Limitations on charges to beneficiaries.

§ 412.42 Limitations on charges to beneficiaries.

(a) Prohibited charges. A hospital may not charge a beneficiary for any services for which payment is made by Medicare, even if the hospital's costs of furnishing services to that beneficiary are greater than the amount the hospital is paid under the prospective payment systems.

(b) Permitted charges—Stay covered.
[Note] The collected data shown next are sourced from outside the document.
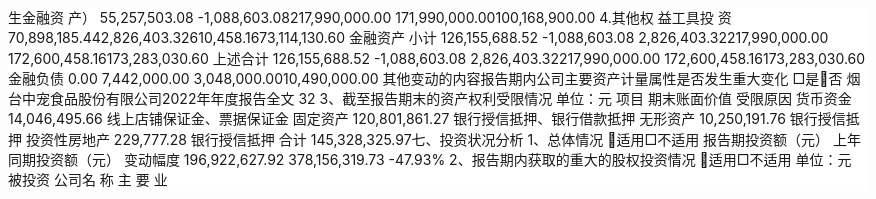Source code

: 生金融资
产）
55,257,503.08
-1,088,603.08217,990,000.00
171,990,000.00100,168,900.00
4.其他权
益工具投
资
70,898,185.442,826,403.32610,458.1673,114,130.60
金融资产
小计
126,155,688.52
-1,088,603.08
2,826,403.32217,990,000.00
172,600,458.16173,283,030.60
上述合计
126,155,688.52
-1,088,603.08
2,826,403.32217,990,000.00
172,600,458.16173,283,030.60
金融负债
0.00
7,442,000.00
3,048,000.0010,490,000.00
其他变动的内容报告期内公司主要资产计量属性是否发生重大变化
□是否
烟台中宠食品股份有限公司2022年年度报告全文
32
3、截至报告期末的资产权利受限情况
单位：元
项目
期末账面价值
受限原因
货币资金
14,046,495.66
线上店铺保证金、票据保证金
固定资产
120,801,861.27
银行授信抵押、银行借款抵押
无形资产
10,250,191.76
银行授信抵押
投资性房地产
229,777.28
银行授信抵押
合计
145,328,325.97七、投资状况分析
1、总体情况
适用□不适用
报告期投资额（元）
上年同期投资额（元）
变动幅度
196,922,627.92
378,156,319.73
-47.93%
2、报告期内获取的重大的股权投资情况
适用□不适用
单位：元
被投资
公司名
称
主
要
业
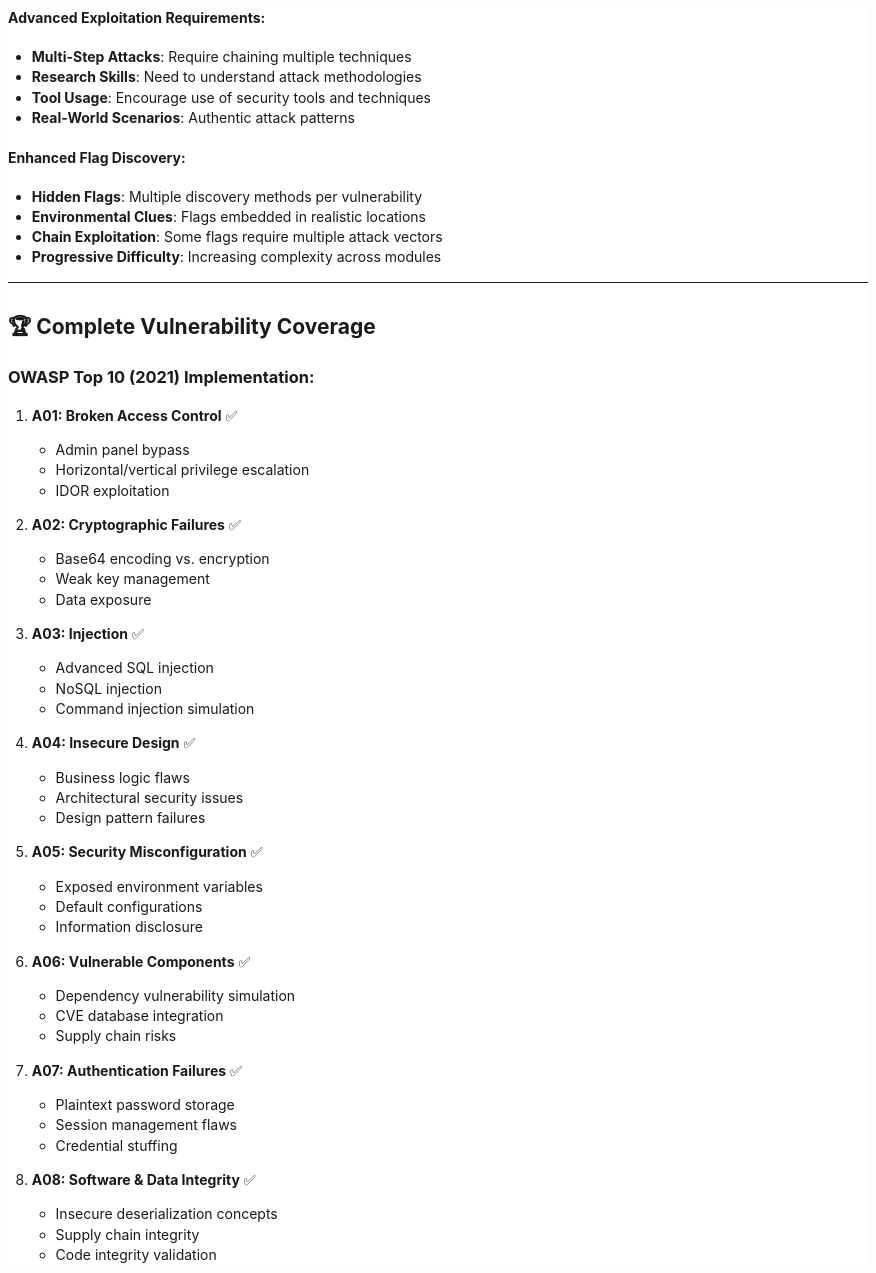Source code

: #### Advanced Exploitation Requirements:
- **Multi-Step Attacks**: Require chaining multiple techniques
- **Research Skills**: Need to understand attack methodologies
- **Tool Usage**: Encourage use of security tools and techniques
- **Real-World Scenarios**: Authentic attack patterns

#### Enhanced Flag Discovery:
- **Hidden Flags**: Multiple discovery methods per vulnerability
- **Environmental Clues**: Flags embedded in realistic locations
- **Chain Exploitation**: Some flags require multiple attack vectors
- **Progressive Difficulty**: Increasing complexity across modules

---

## 🏆 Complete Vulnerability Coverage

### OWASP Top 10 (2021) Implementation:

1. **A01: Broken Access Control** ✅
   - Admin panel bypass
   - Horizontal/vertical privilege escalation
   - IDOR exploitation

2. **A02: Cryptographic Failures** ✅
   - Base64 encoding vs. encryption
   - Weak key management
   - Data exposure

3. **A03: Injection** ✅
   - Advanced SQL injection
   - NoSQL injection
   - Command injection simulation

4. **A04: Insecure Design** ✅
   - Business logic flaws
   - Architectural security issues
   - Design pattern failures

5. **A05: Security Misconfiguration** ✅
   - Exposed environment variables
   - Default configurations
   - Information disclosure

6. **A06: Vulnerable Components** ✅
   - Dependency vulnerability simulation
   - CVE database integration
   - Supply chain risks

7. **A07: Authentication Failures** ✅
   - Plaintext password storage
   - Session management flaws
   - Credential stuffing

8. **A08: Software & Data Integrity** ✅
   - Insecure deserialization concepts
   - Supply chain integrity
   - Code integrity validation
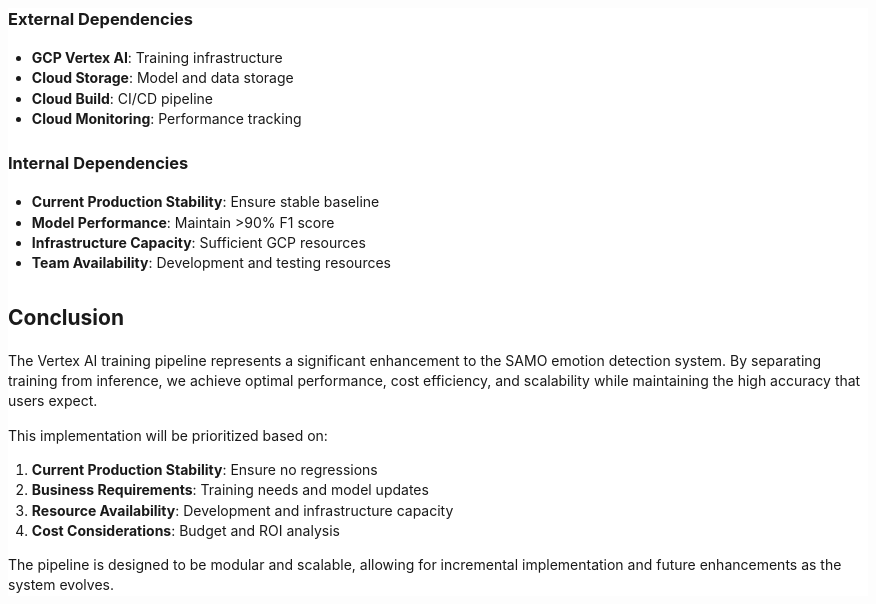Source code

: ### External Dependencies
- **GCP Vertex AI**: Training infrastructure
- **Cloud Storage**: Model and data storage
- **Cloud Build**: CI/CD pipeline
- **Cloud Monitoring**: Performance tracking

### Internal Dependencies
- **Current Production Stability**: Ensure stable baseline
- **Model Performance**: Maintain >90% F1 score
- **Infrastructure Capacity**: Sufficient GCP resources
- **Team Availability**: Development and testing resources

## Conclusion

The Vertex AI training pipeline represents a significant enhancement to the SAMO emotion detection system. By separating training from inference, we achieve optimal performance, cost efficiency, and scalability while maintaining the high accuracy that users expect.

This implementation will be prioritized based on:
1. **Current Production Stability**: Ensure no regressions
2. **Business Requirements**: Training needs and model updates
3. **Resource Availability**: Development and infrastructure capacity
4. **Cost Considerations**: Budget and ROI analysis

The pipeline is designed to be modular and scalable, allowing for incremental implementation and future enhancements as the system evolves.
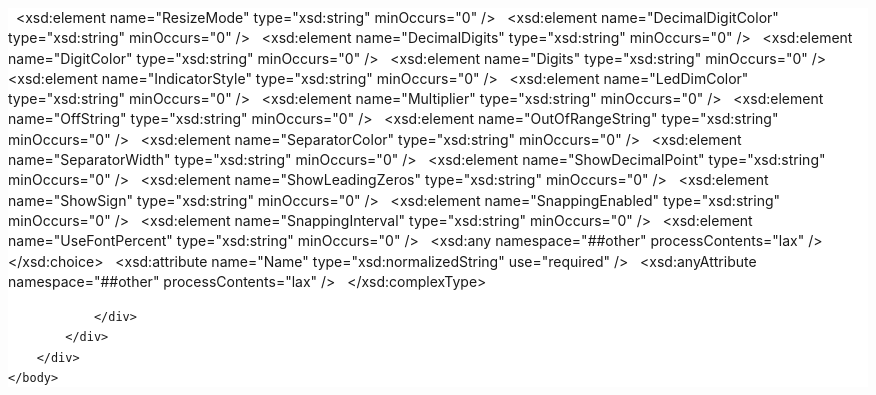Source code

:          &lt;xsd:element name=&quot;ResizeMode&quot; type=&quot;xsd:string&quot; minOccurs=&quot;0&quot; /&gt;
         &lt;xsd:element name=&quot;DecimalDigitColor&quot; type=&quot;xsd:string&quot; minOccurs=&quot;0&quot; /&gt;
         &lt;xsd:element name=&quot;DecimalDigits&quot; type=&quot;xsd:string&quot; minOccurs=&quot;0&quot; /&gt;
         &lt;xsd:element name=&quot;DigitColor&quot; type=&quot;xsd:string&quot; minOccurs=&quot;0&quot; /&gt;
         &lt;xsd:element name=&quot;Digits&quot; type=&quot;xsd:string&quot; minOccurs=&quot;0&quot; /&gt;
         &lt;xsd:element name=&quot;IndicatorStyle&quot; type=&quot;xsd:string&quot; minOccurs=&quot;0&quot; /&gt;
         &lt;xsd:element name=&quot;LedDimColor&quot; type=&quot;xsd:string&quot; minOccurs=&quot;0&quot; /&gt;
         &lt;xsd:element name=&quot;Multiplier&quot; type=&quot;xsd:string&quot; minOccurs=&quot;0&quot; /&gt;
         &lt;xsd:element name=&quot;OffString&quot; type=&quot;xsd:string&quot; minOccurs=&quot;0&quot; /&gt;
         &lt;xsd:element name=&quot;OutOfRangeString&quot; type=&quot;xsd:string&quot; minOccurs=&quot;0&quot; /&gt;
         &lt;xsd:element name=&quot;SeparatorColor&quot; type=&quot;xsd:string&quot; minOccurs=&quot;0&quot; /&gt;
         &lt;xsd:element name=&quot;SeparatorWidth&quot; type=&quot;xsd:string&quot; minOccurs=&quot;0&quot; /&gt;
         &lt;xsd:element name=&quot;ShowDecimalPoint&quot; type=&quot;xsd:string&quot; minOccurs=&quot;0&quot; /&gt;
         &lt;xsd:element name=&quot;ShowLeadingZeros&quot; type=&quot;xsd:string&quot; minOccurs=&quot;0&quot; /&gt;
         &lt;xsd:element name=&quot;ShowSign&quot; type=&quot;xsd:string&quot; minOccurs=&quot;0&quot; /&gt;
         &lt;xsd:element name=&quot;SnappingEnabled&quot; type=&quot;xsd:string&quot; minOccurs=&quot;0&quot; /&gt;
         &lt;xsd:element name=&quot;SnappingInterval&quot; type=&quot;xsd:string&quot; minOccurs=&quot;0&quot; /&gt;
         &lt;xsd:element name=&quot;UseFontPercent&quot; type=&quot;xsd:string&quot; minOccurs=&quot;0&quot; /&gt;
         &lt;xsd:any namespace=&quot;##other&quot; processContents=&quot;lax&quot; /&gt;
       &lt;/xsd:choice&gt;
       &lt;xsd:attribute name=&quot;Name&quot; type=&quot;xsd:normalizedString&quot; use=&quot;required&quot; /&gt;
       &lt;xsd:anyAttribute namespace=&quot;##other&quot; processContents=&quot;lax&quot; /&gt;
     &lt;/xsd:complexType&gt;
</pre></div>
</dd></dl>


                </div>
            </div>
        </div>
    </body>
</html>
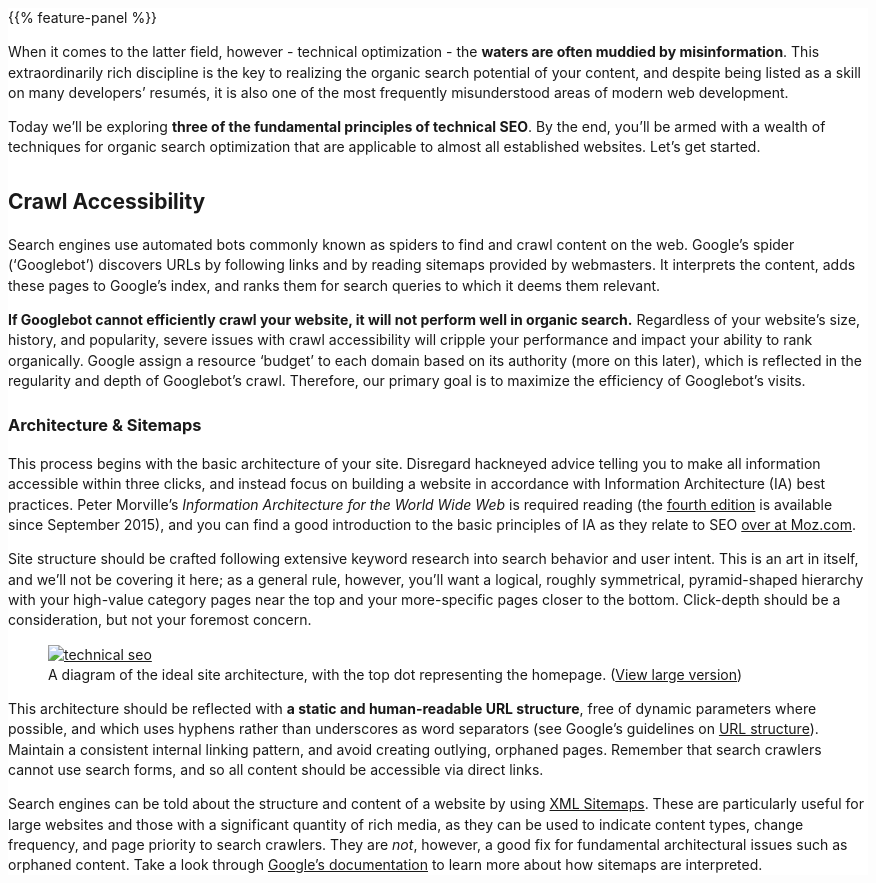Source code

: {{% feature-panel %}}

When it comes to the latter field, however - technical optimization - the <strong>waters are often muddied by misinformation</strong>. This extraordinarily rich discipline is the key to realizing the organic search potential of your content, and despite being listed as a skill on many developers’ resumés, it is also one of the most frequently misunderstood areas of modern web development.

Today we’ll be exploring <strong>three of the fundamental principles of technical SEO</strong>. By the end, you’ll be armed with a wealth of techniques for organic search optimization that are applicable to almost all established websites. Let’s get started.</p>

## Crawl Accessibility

Search engines use automated bots commonly known as spiders to find and crawl content on the web. Google’s spider (‘Googlebot’) discovers URLs by following links and by reading sitemaps provided by webmasters. It interprets the content, adds these pages to Google’s index, and ranks them for search queries to which it deems them relevant.</p>

<strong>If Googlebot cannot efficiently crawl your website, it will not perform well in organic search.</strong> Regardless of your website’s size, history, and popularity, severe issues with crawl accessibility will cripple your performance and impact your ability to rank organically. Google assign a resource ‘budget’ to each domain based on its authority (more on this later), which is reflected in the regularity and depth of Googlebot’s crawl. Therefore, our primary goal is to maximize the efficiency of Googlebot’s visits.</p>

### Architecture & Sitemaps

This process begins with the basic architecture of your site. Disregard hackneyed advice telling you to make all information accessible within three clicks, and instead focus on building a website in accordance with Information Architecture (IA) best practices. Peter Morville’s <em>Information Architecture for the World Wide Web</em> is required reading (the <a href="https://shop.oreilly.com/product/0636920034674.do">fourth edition</a> is available since September 2015), and you can find a good introduction to the basic principles of IA as they relate to SEO <a href="https://moz.com/blog/information-architecture-for-seo-whiteboard-friday">over at Moz.com</a>.

Site structure should be crafted following extensive keyword research into search behavior and user intent. This is an art in itself, and we’ll not be covering it here; as a general rule, however, you’ll want a logical, roughly symmetrical, pyramid-shaped hierarchy with your high-value category pages near the top and your more-specific pages closer to the bottom. Click-depth should be a consideration, but not your foremost concern.</p>

<figure><a href="https://archive.smashing.media/assets/344dbf88-fdf9-42bb-adb4-46f01eedd629/a232d15e-6ede-4460-b132-ef661a9ae63e/01-site-architecture-opt.png"><img loading="lazy" decoding="async" src="https://archive.smashing.media/assets/344dbf88-fdf9-42bb-adb4-46f01eedd629/7de070b2-6d09-42cb-9e1d-614e1aaf59f5/01-site-architecture-opt-small.png" alt="technical seo" width="500" height="246" /></a><figcaption>A diagram of the ideal site architecture, with the top dot representing the homepage. (<a href="https://archive.smashing.media/assets/344dbf88-fdf9-42bb-adb4-46f01eedd629/a232d15e-6ede-4460-b132-ef661a9ae63e/01-site-architecture-opt.png">View large version</a>)</figcaption></figure>

This architecture should be reflected with <strong>a static and human-readable URL structure</strong>, free of dynamic parameters where possible, and which uses hyphens rather than underscores as word separators (see Google’s guidelines on <a href="https://support.google.com/webmasters/answer/76329">URL structure</a>). Maintain a consistent internal linking pattern, and avoid creating outlying, orphaned pages. Remember that search crawlers cannot use search forms, and so all content should be accessible via direct links.

Search engines can be told about the structure and content of a website by using <a href="https://www.sitemaps.org/protocol.html">XML Sitemaps</a>. These are particularly useful for large websites and those with a significant quantity of rich media, as they can be used to indicate content types, change frequency, and page priority to search crawlers. They are <em>not</em>, however, a good fix for fundamental architectural issues such as orphaned content. Take a look through <a href="https://support.google.com/webmasters/answer/156184">Google’s documentation</a> to learn more about how sitemaps are interpreted.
A hospital receiving payment under the prospective payment systems for a covered hospital stay (that is, a stay that includes at least one covered day) may charge the Medicare beneficiary or other person only for the following:

(1) The applicable deductible and coinsurance amounts under §§ 409.82, 409.83, and 409.87 of this chapter.

(2) Noncovered items and services, furnished at any time during a covered stay, unless they are excluded from coverage only on the basis of the following:

(i) The exclusion of custodial care under § 411.15(g) of this chapter (see paragraph (c) of this section for when charges may be made for custodial care).

(ii) The exclusion of medically unnecessary items and services under § 411.15(k) of this chapter (see paragraphs (c) and (d) of this section for when charges may be made for medically unnecessary items and services).

(iii) The exclusion under § 411.15(m) of this chapter of nonphysician services furnished to hospital inpatients by other than the hospital or a provider or supplier under arrangements made by the hospital.

(iv) The exclusion of items and services furnished when the patient is not entitled to Medicare Part A benefits under subpart A of part 406 of this chapter (see paragraph (e) of this section for when charges may be made for items and services furnished when the patient is not entitled to benefits).